Fr Flannery may not be burned at the stake but the censure itself is frightening

IRELAND
Irish Examiner

By Terry Prone

Monday, April 09, 2012

COMPARE and contrast, if you will, the utterances of two Catholic priests.

Priest A, on one of the most popular national radio programmes, says he has reservations about celibacy and the Church’s ban on married priests. He goes on to suggest that homosexuality is intrinsic and indeed evident in an individual from the time they’re about three years old, ergo something, if expressed, that might not be sinful.

Priest B says much the same, except not on national radio, where he seldom appears. He says it in a small-circulation religious magazine. Priest B is currently under investigation for heresy by the Vatican. The Vatican doesn’t announce the terms of reference, process, or duration of its investigation, but those in the know say that if he is lucky, he will undergo six weeks of silent reflection and be allowed, thereafter, to resume writing and speaking, as long as he steers clear of contentious subjects such as celibacy or gays within the Church, or has his words scrutinised by a clerical censor before their publication is authorised by Rome. If he’s unlucky or obstinate, he could be in deep trouble.
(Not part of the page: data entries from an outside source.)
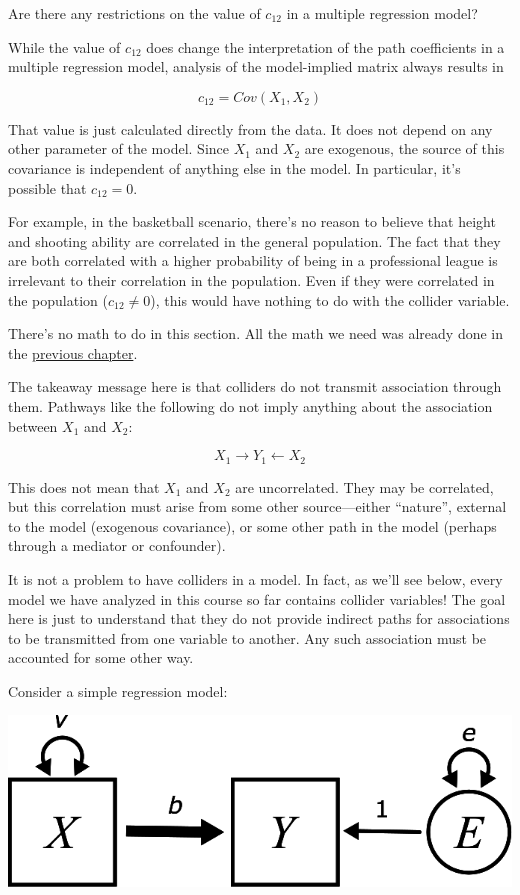 \documentclass[
]{book}
\begin{document}
Are there any restrictions on the value of \(c_{12}\) in a multiple regression model?

While the value of \(c_{12}\) does change the interpretation of the path coefficients in a multiple regression model, analysis of the model-implied matrix always results in

\[
c_{12} = Cov(X_{1}, X_{2})
\]

That value is just calculated directly from the data. It does not depend on any other parameter of the model. Since \(X_{1}\) and \(X_{2}\) are exogenous, the source of this covariance is independent of anything else in the model. In particular, it's possible that \(c_{12} = 0\).

For example, in the basketball scenario, there's no reason to believe that height and shooting ability are correlated in the general population. The fact that they are both correlated with a higher probability of being in a professional league is irrelevant to their correlation in the population. Even if they were correlated in the population (\(c_{12} \neq 0\)), this would have nothing to do with the collider variable.

There's no math to do in this section. All the math we need was already done in the \protect\hyperlink{multiple}{previous chapter}.

The takeaway message here is that colliders do not transmit association through them. Pathways like the following do not imply anything about the association between \(X_{1}\) and \(X_{2}\):

\[
X_{1} \boldsymbol{\rightarrow} Y_{1} \boldsymbol{\leftarrow} X_{2}
\]

This does not mean that \(X_{1}\) and \(X_{2}\) are uncorrelated. They may be correlated, but this correlation must arise from some other source---either ``nature'', external to the model (exogenous covariance), or some other path in the model (perhaps through a mediator or confounder).

It is not a problem to have colliders in a model. In fact, as we'll see below, every model we have analyzed in this course so far contains collider variables! The goal here is just to understand that they do not provide indirect paths for associations to be transmitted from one variable to another. Any such association must be accounted for some other way.

Consider a simple regression model:

\begin{center}\includegraphics{graphics/simple_regression_params} \end{center}
\end{document}
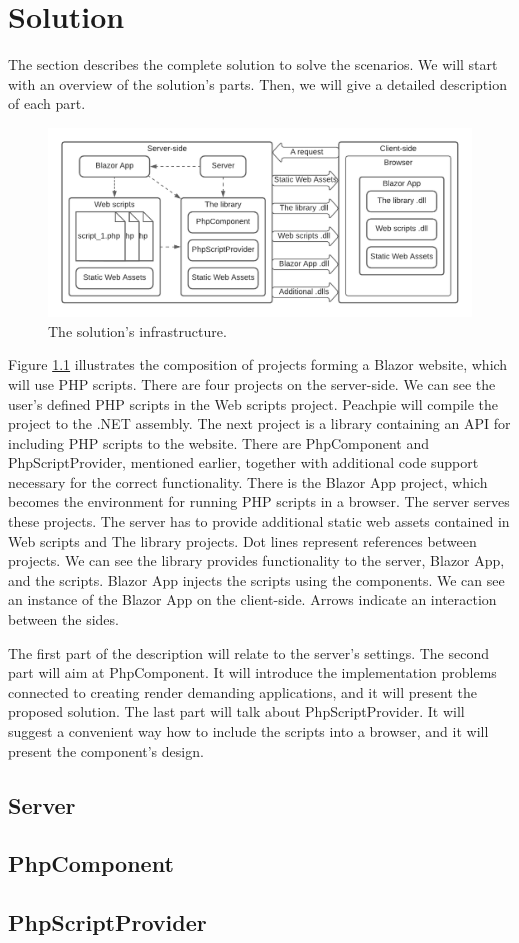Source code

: \chapter{Solution}

The section describes the complete solution to solve the scenarios.
We will start with an overview of the solution's parts.
Then, we will give a detailed description of each part.
\par
\begin{figure}[H]\centering
\includegraphics[scale=0.7]{./img/SolutionInfrastructure}
\caption{The solution's infrastructure.}
\label{img03:infrastructure}
\end{figure} 
\par
Figure \ref{img03:infrastructure} illustrates the composition of projects forming a Blazor website, which will use PHP scripts.
There are four projects on the server-side.
We can see the user's defined PHP scripts in the Web scripts project.
Peachpie will compile the project to the .NET assembly.
The next project is a library containing an API for including PHP scripts to the website.
There are PhpComponent and PhpScriptProvider, mentioned earlier, together with additional code support necessary for the correct functionality.
There is the Blazor App project, which becomes the environment for running PHP scripts in a browser.
The server serves these projects.
The server has to provide additional static web assets contained in Web scripts and The library projects.
Dot lines represent references between projects.
We can see the library provides functionality to the server, Blazor App, and the scripts.
Blazor App injects the scripts using the components.
We can see an instance of the Blazor App on the client-side.
Arrows indicate an interaction between the sides. 
\par
The first part of the description will relate to the server's settings.
The second part will aim at PhpComponent.
It will introduce the implementation problems connected to creating render demanding applications, and it will present the proposed solution.
The last part will talk about PhpScriptProvider.
It will suggest a convenient way how to include the scripts into a browser, and it will present the component's design.
\par
\section{Server}
\section{PhpComponent}
\section{PhpScriptProvider}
So why is Priest A getting away with saying much the same things as Priest B, perhaps even more bluntly, to a multiple of priest B’s audience, while priest B’s statements are being parsed at the highest level, with dire consequences implicit in that parsing? Marian Finucane put a version of that question to Priest A on her Saturday programme. Simple. Age. Fr Colm Kilcoyne is 77 years and retired, so, he asks rhetorically of the Vatican: “What could they denude me of?”